- [TASK OBJECTIVE] Although the records contain pictures, none belong in the copy: restate word for word only the lines from the one with "Wie du dein eigenes" through the one with "duktion Att renovera", both included.

(Page images and extracted text)
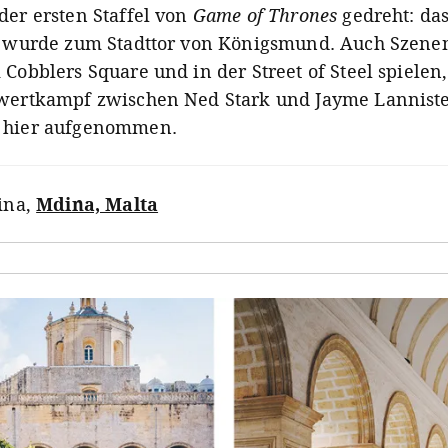
der ersten Staffel von
Game of Thrones
gedreht: da
r wurde zum Stadttor von Königsmund. Auch Szenen
Cobblers Square und in der Street of Steel spielen
wertkampf zwischen Ned Stark und Jayme Lannist
 hier aufgenommen.
ina
,
Mdina, Malta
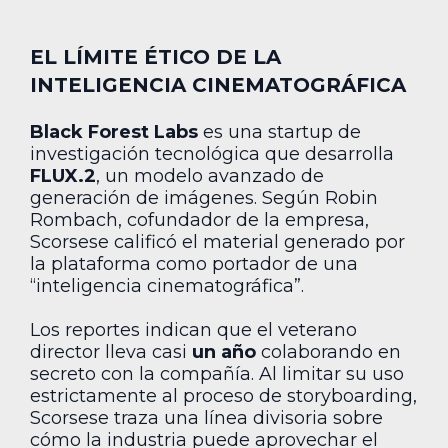
EL LÍMITE ÉTICO DE LA
INTELIGENCIA CINEMATOGRÁFICA
Black Forest Labs
es una startup de
investigación tecnológica que desarrolla
FLUX.2
, un modelo avanzado de
generación de imágenes. Según Robin
Rombach, cofundador de la empresa,
Scorsese calificó el material generado por
la plataforma como portador de una
“inteligencia cinematográfica”.
Los reportes indican que el veterano
director lleva casi
un año
colaborando en
secreto con la compañía. Al limitar su uso
estrictamente al proceso de storyboarding,
Scorsese traza una línea divisoria sobre
cómo la industria puede aprovechar el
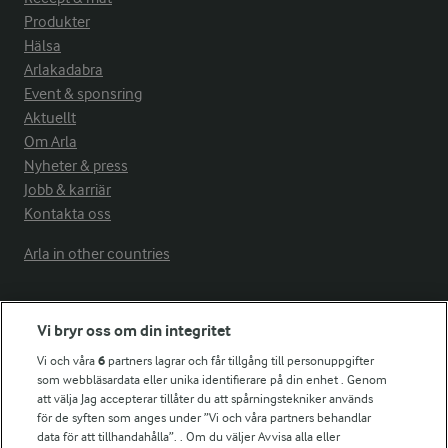
Produkter
Hälsa
Arlakadabra
Event & sponsring
Aktuellt
Om Arla
Nyheter & press
Jobb & karriär
Kontakta oss
Arla in other countries
Fler Arlasajter
Vi bryr oss om din integritet
Vi och våra
6
partners lagrar och får tillgång till personuppgifter
För ägare
som webbläsardata eller unika identifierare på din enhet . Genom
att välja Jag accepterar tillåter du att spårningstekniker används
Arlas kundportal
för de syften som anges under ”Vi och våra partners behandlar
Arla.com
data för att tillhandahålla”. . Om du väljer Avvisa alla eller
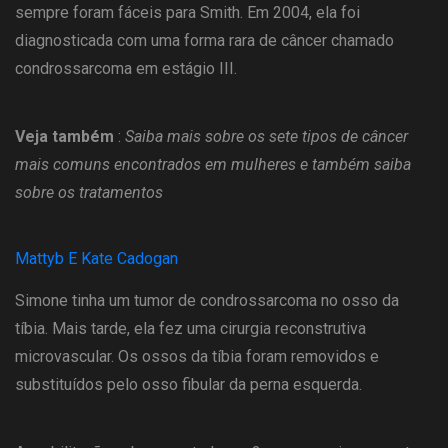
sempre foram fáceis para Smith. Em 2004, ela foi
diagnosticada com uma forma rara de câncer chamado
condrossarcoma em estágio III.
Veja também
:
Saiba mais sobre os sete tipos de câncer
mais comuns encontrados em mulheres e também saiba
sobre os tratamentos
Mattyb E Kate Cadogan
Simone tinha um tumor de condrossarcoma no osso da
tíbia. Mais tarde, ela fez uma cirurgia reconstrutiva
microvascular. Os ossos da tíbia foram removidos e
substituídos pelo osso fibular da perna esquerda.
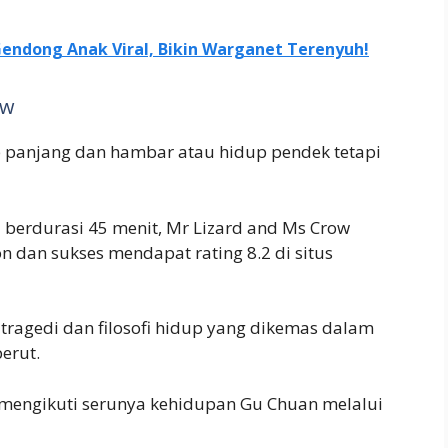
Gendong Anak Viral, Bikin Warganet Terenyuh!
ow
p panjang dan hambar atau hidup pendek tetapi
berdurasi 45 menit, Mr Lizard and Ms Crow
n dan sukses mendapat rating 8.2 di situs
ng tragedi dan filosofi hidup yang dikemas dalam
erut.
a mengikuti serunya kehidupan Gu Chuan melalui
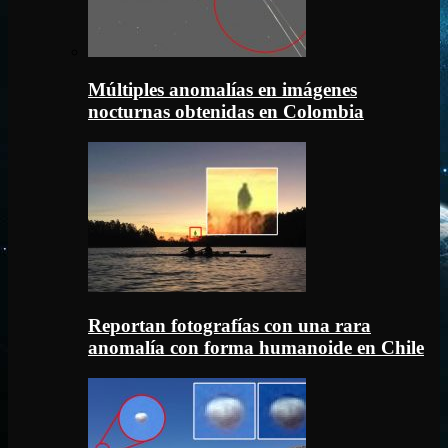
Múltiples anomalías en imágenes
nocturnas obtenidas en Colombia
Reportan fotografías con una rara
anomalía con forma humanoide en Chile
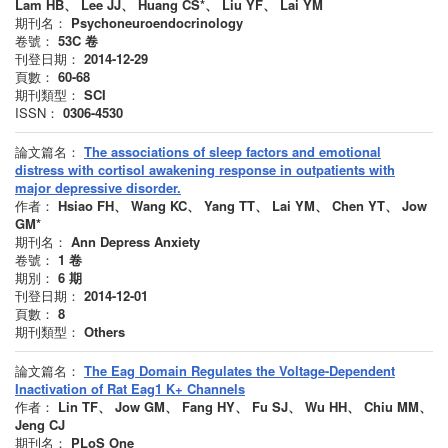
Lam HB、 Lee JJ、 Huang CS*、 Liu YF、 Lai YM
期刊名：
Psychoneuroendocrinology
卷號：
53C
卷
刊登日期：
2014-12-29
頁數：
60-68
期刊類型：
SCI
ISSN：
0306-4530
論文篇名：
The associations of sleep factors and emotional
distress with cortisol awakening response in outpatients with
major depressive disorder.
作者：
Hsiao FH、 Wang KC、 Yang TT、 Lai YM、 Chen YT、 Jow
GM*
期刊名：
Ann Depress Anxiety
卷號：
1
卷
期別：
6
期
刊登日期：
2014-12-01
頁數：
8
期刊類型：
Others
論文篇名：
The Eag Domain Regulates the Voltage-Dependent
Inactivation of Rat Eag1 K+ Channels
作者：
Lin TF、 Jow GM、 Fang HY、 Fu SJ、 Wu HH、 Chiu MM、
Jeng CJ
期刊名：
PLoS One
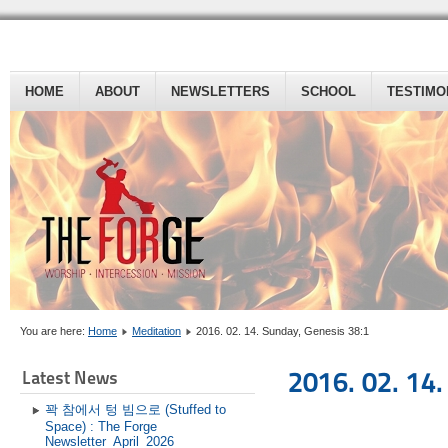
HOME
ABOUT
NEWSLETTERS
SCHOOL
TESTIMO
You are here:
Home
Meditation
2016. 02. 14. Sunday, Genesis 38:1
2016. 02. 14
Latest News
꽉 참에서 텅 빔으로 (Stuffed to
Space) : The Forge
Newsletter_April_2026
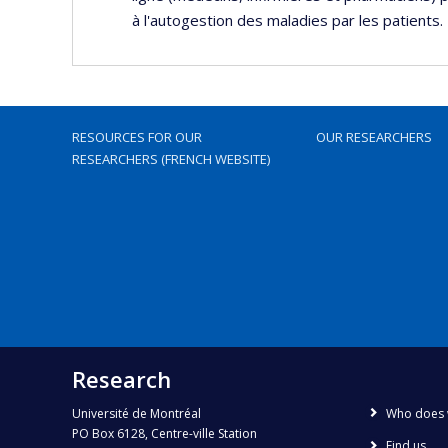
à l'autogestion des maladies par les patients.
RESOURCES FOR OUR
OUR RESEARCHERS
RESEARCHERS (FRENCH WEBSITE)
Research
Université de Montréal
Who does 
PO Box 6128, Centre-ville Station
Find us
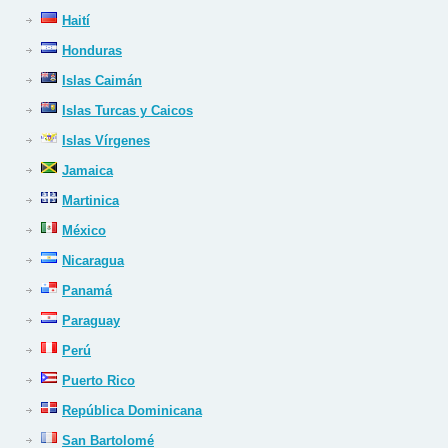
Haití
Honduras
Islas Caimán
Islas Turcas y Caicos
Islas Vírgenes
Jamaica
Martinica
México
Nicaragua
Panamá
Paraguay
Perú
Puerto Rico
República Dominicana
San Bartolomé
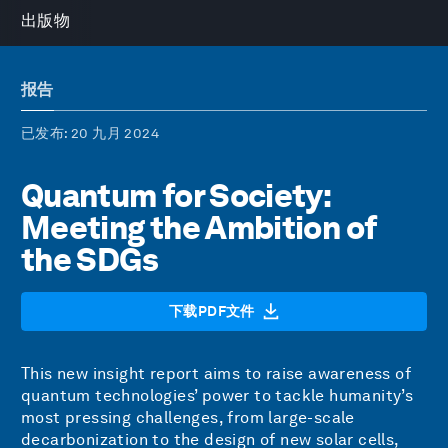
出版物
报告
已发布
: 20 九月 2024
Quantum for Society:
Meeting the Ambition of
the SDGs
下载PDF文件
This new insight report aims to raise awareness of
quantum technologies’ power to tackle humanity’s
most pressing challenges, from large-scale
decarbonization to the design of new solar cells,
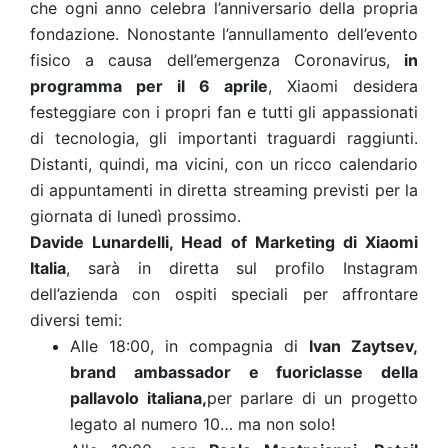
che ogni anno celebra l’anniversario della propria
fondazione. Nonostante l’annullamento dell’evento
fisico a causa dell’emergenza Coronavirus,
in
programma per il 6 aprile
, Xiaomi desidera
festeggiare con i propri fan e tutti gli appassionati
di tecnologia, gli importanti traguardi raggiunti.
Distanti, quindi, ma vicini, con un ricco calendario
di appuntamenti in diretta streaming previsti per la
giornata di lunedì prossimo.
Davide Lunardelli, Head of Marketing di Xiaomi
Italia
, sarà in diretta sul profilo Instagram
dell’azienda con ospiti speciali per affrontare
diversi temi:
Alle 18:00, in compagnia di
Ivan Zaytsev,
brand ambassador e fuoriclasse della
pallavolo italiana,
per parlare di un progetto
legato al numero 10… ma non solo!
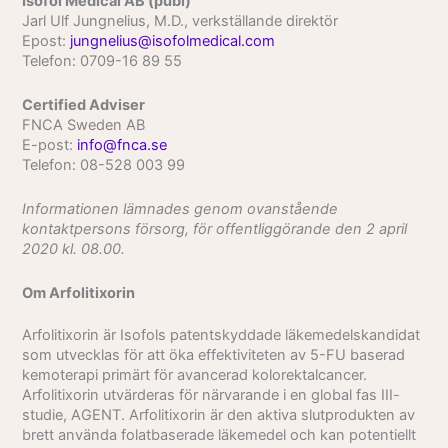
Isofol Medical AB (publ)
Jarl Ulf Jungnelius, M.D., verkställande direktör
E­post:
jungnelius@isofolmedical.com
Telefon: 0709-16 89 55
Certified Adviser
FNCA Sweden AB
E-post:
info@fnca.se
Telefon: 08-528 003 99
Informationen lämnades genom ovanstående
kontaktpersons försorg, för offentliggörande den 2 april
2020 kl. 08.00.
Om Arfolitixorin
Arfolitixorin är Isofols patentskyddade läkemedelskandidat
som utvecklas för att öka effektiviteten av 5-FU baserad
kemoterapi primärt för avancerad kolorektalcancer.
Arfolitixorin utvärderas för närvarande i en global fas III-
studie, AGENT. Arfolitixorin är den aktiva slutprodukten av
brett använda folatbaserade läkemedel och kan potentiellt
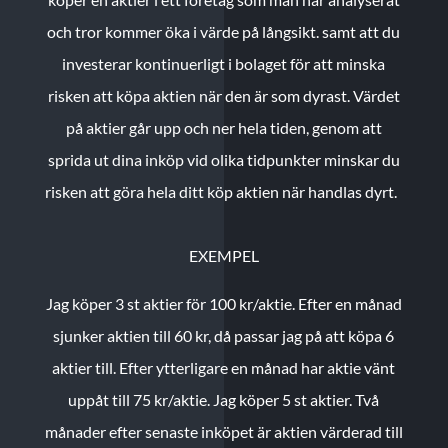
och tror kommer öka i värde på långsikt. samt att du
investerar kontinuerligt i bolaget för att minska
risken att köpa aktien när den är som dyrast. Värdet
på aktier går upp och ner hela tiden, genom att
sprida ut dina inköp vid olika tidpunkter minskar du
risken att göra hela ditt köp aktien när handlas dyrt.
EXEMPEL
Jag köper 3 st aktier för 100 kr/aktie.
Efter en månad
sjunker aktien till 60 kr, då passar jag på att köpa 6
aktier till.
Efter ytterligare en månad har aktie vänt
uppåt till 75 kr/aktie. Jag köper 5 st aktier.
Två
månader efter senaste inköpet är aktien värderad till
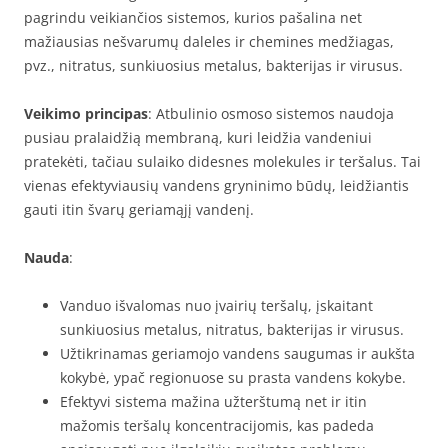
pagrindu veikiančios sistemos, kurios pašalina net
mažiausias nešvarumų daleles ir chemines medžiagas,
pvz., nitratus, sunkiuosius metalus, bakterijas ir virusus.
Veikimo principas
: Atbulinio osmoso sistemos naudoja
pusiau pralaidžią membraną, kuri leidžia vandeniui
pratekėti, tačiau sulaiko didesnes molekules ir teršalus. Tai
vienas efektyviausių vandens gryninimo būdų, leidžiantis
gauti itin švarų geriamąjį vandenį.
Nauda
:
Vanduo išvalomas nuo įvairių teršalų, įskaitant
sunkiuosius metalus, nitratus, bakterijas ir virusus.
Užtikrinamas geriamojo vandens saugumas ir aukšta
kokybė, ypač regionuose su prasta vandens kokybe.
Efektyvi sistema mažina užterštumą net ir itin
mažomis teršalų koncentracijomis, kas padeda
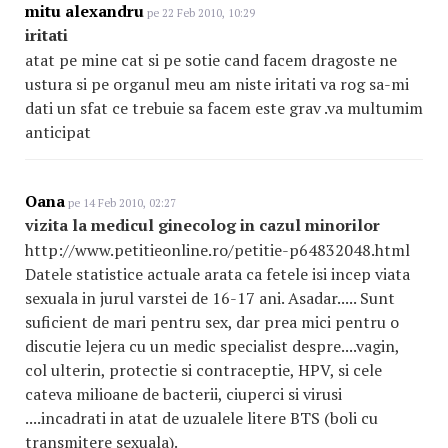
mitu alexandru
pe 22 Feb 2010, 10:29
iritati
atat pe mine cat si pe sotie cand facem dragoste ne
ustura si pe organul meu am niste iritati va rog sa-mi
dati un sfat ce trebuie sa facem este grav .va multumim
anticipat
Oana
pe 14 Feb 2010, 02:27
vizita la medicul ginecolog in cazul minorilor
http://www.petitieonline.ro/petitie-p64832048.html
Datele statistice actuale arata ca fetele isi incep viata
sexuala in jurul varstei de 16-17 ani. Asadar..... Sunt
suficient de mari pentru sex, dar prea mici pentru o
discutie lejera cu un medic specialist despre....vagin,
col ulterin, protectie si contraceptie, HPV, si cele
cateva milioane de bacterii, ciuperci si virusi
....incadrati in atat de uzualele litere BTS (boli cu
transmitere sexuala).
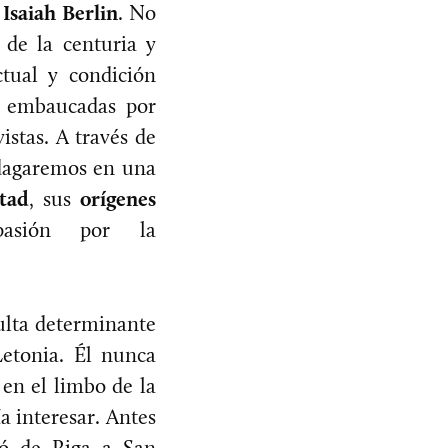
n
Isaiah Berlin
. No
 de la centuria y
ctual y condición
a embaucadas por
istas. A través de
indagaremos en una
tad
, sus
orígenes
asión por la
ulta determinante
Letonia. Él nunca
en el limbo de la
a interesar. Antes
dó de Riga a San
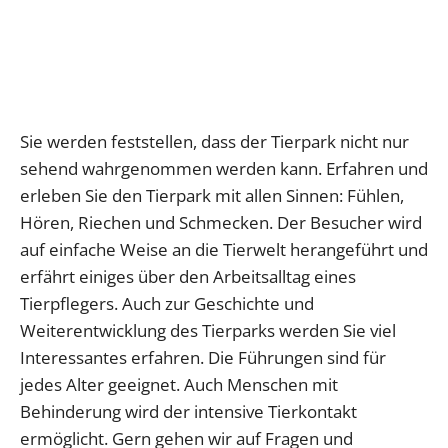
Sie werden feststellen, dass der Tierpark nicht nur
sehend wahrgenommen werden kann. Erfahren und
erleben Sie den Tierpark mit allen Sinnen: Fühlen,
Hören, Riechen und Schmecken. Der Besucher wird
auf einfache Weise an die Tierwelt herangeführt und
erfährt einiges über den Arbeitsalltag eines
Tierpflegers. Auch zur Geschichte und
Weiterentwicklung des Tierparks werden Sie viel
Interessantes erfahren. Die Führungen sind für
jedes Alter geeignet. Auch Menschen mit
Behinderung wird der intensive Tierkontakt
ermöglicht. Gern gehen wir auf Fragen und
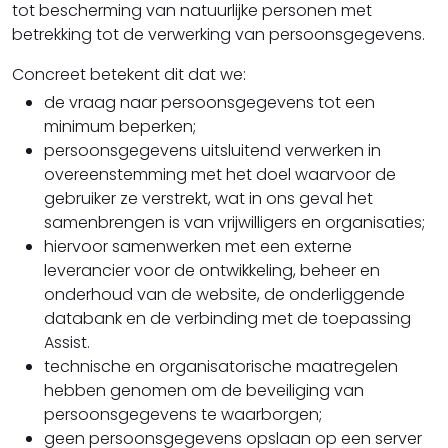
tot bescherming van natuurlijke personen met
betrekking tot de verwerking van persoonsgegevens.
Concreet betekent dit dat we:
de vraag naar persoonsgegevens tot een
minimum beperken;
persoonsgegevens uitsluitend verwerken in
overeenstemming met het doel waarvoor de
gebruiker ze verstrekt, wat in ons geval het
samenbrengen is van vrijwilligers en organisaties;
hiervoor samenwerken met een externe
leverancier voor de ontwikkeling, beheer en
onderhoud van de website, de onderliggende
databank en de verbinding met de toepassing
Assist.
technische en organisatorische maatregelen
hebben genomen om de beveiliging van
persoonsgegevens te waarborgen;
geen persoonsgegevens opslaan op een server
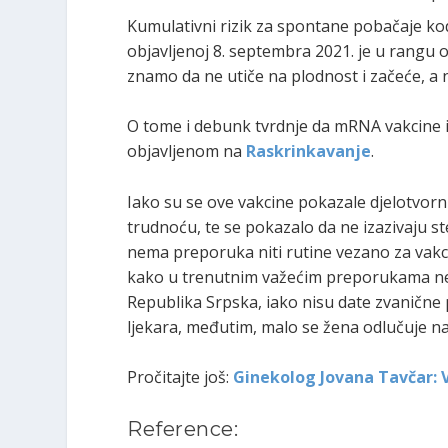
Kumulativni rizik za spontane pobačaje kod
objavljenoj 8. septembra 2021. je u rangu 
znamo da ne utiče na plodnost i začeće, a 
O tome i debunk tvrdnje da mRNA vakcine i
objavljenom na
Raskrinkavanje
.
Iako su se ove vakcine pokazale djelotvorni
trudnoću, te se pokazalo da ne izazivaju ste
nema preporuka niti rutine vezano za vakci
kako u trenutnim važećim preporukama ne p
Republika Srpska, iako nisu date zvanične 
ljekara, međutim, malo se žena odlučuje na
Pročitajte još:
Ginekolog Jovana Tavčar:
Reference:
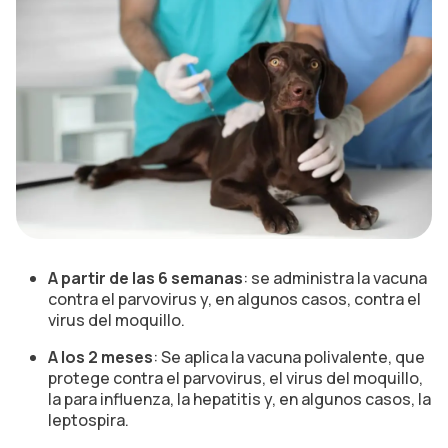
A partir de las 6 semanas
: se administra la vacuna
contra el parvovirus y, en algunos casos, contra el
virus del moquillo.
A los 2 meses
: Se aplica la vacuna polivalente, que
protege contra el parvovirus, el virus del moquillo,
la para influenza, la hepatitis y, en algunos casos, la
leptospira.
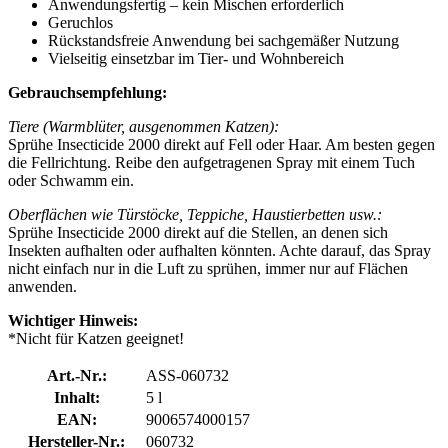
Anwendungsfertig – kein Mischen erforderlich
Geruchlos
Rückstandsfreie Anwendung bei sachgemäßer Nutzung
Vielseitig einsetzbar im Tier- und Wohnbereich
Gebrauchsempfehlung:
Tiere (Warmblüter, ausgenommen Katzen):
Sprühe Insecticide 2000 direkt auf Fell oder Haar. Am besten gegen
die Fellrichtung. Reibe den aufgetragenen Spray mit einem Tuch
oder Schwamm ein.
Oberflächen wie Türstöcke, Teppiche, Haustierbetten usw.:
Sprühe Insecticide 2000 direkt auf die Stellen, an denen sich
Insekten aufhalten oder aufhalten könnten. Achte darauf, das Spray
nicht einfach nur in die Luft zu sprühen, immer nur auf Flächen
anwenden.
Wichtiger Hinweis:
*Nicht für Katzen geeignet!
Art.-Nr.:
ASS-060732
Inhalt:
5 l
EAN:
9006574000157
Hersteller-Nr.:
060732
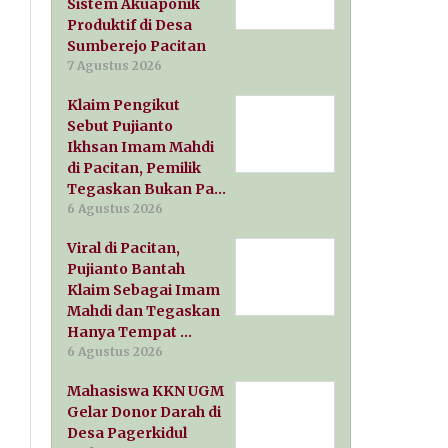
Sistem Akuaponik
Produktif di Desa
Sumberejo Pacitan
7 Agustus 2026
Klaim Pengikut
Sebut Pujianto
Ikhsan Imam Mahdi
di Pacitan, Pemilik
Tegaskan Bukan Pa…
6 Agustus 2026
Viral di Pacitan,
Pujianto Bantah
Klaim Sebagai Imam
Mahdi dan Tegaskan
Hanya Tempat …
6 Agustus 2026
Mahasiswa KKN UGM
Gelar Donor Darah di
Desa Pagerkidul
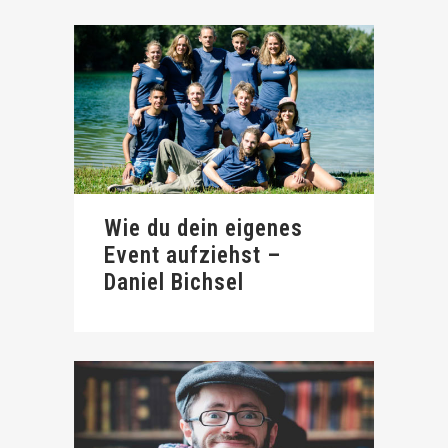
Wie du dein eigenes
Event aufziehst –
Daniel Bichsel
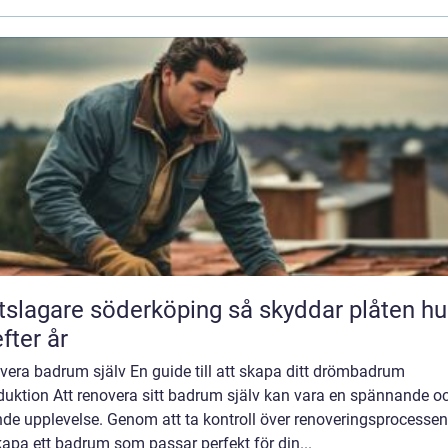
agare söderköping så skyddar plåten huset
efter år
vera badrum själv En guide till att skapa ditt drömbadrum
duktion Att renovera sitt badrum själv kan vara en spännande o
nde upplevelse. Genom att ta kontroll över renoveringsprocesse
apa ett badrum som passar perfekt för din...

- [SOLUTION TO THE EXERCISE]
Wie du dein eigenes
Event aufziehst –
Daniel Bichsel
agare söderköping så skyddar plåten huset
efter år
vera badrum själv En guide till att skapa ditt drömbadrum
duktion Att renovera sitt badrum själv kan vara en spännande o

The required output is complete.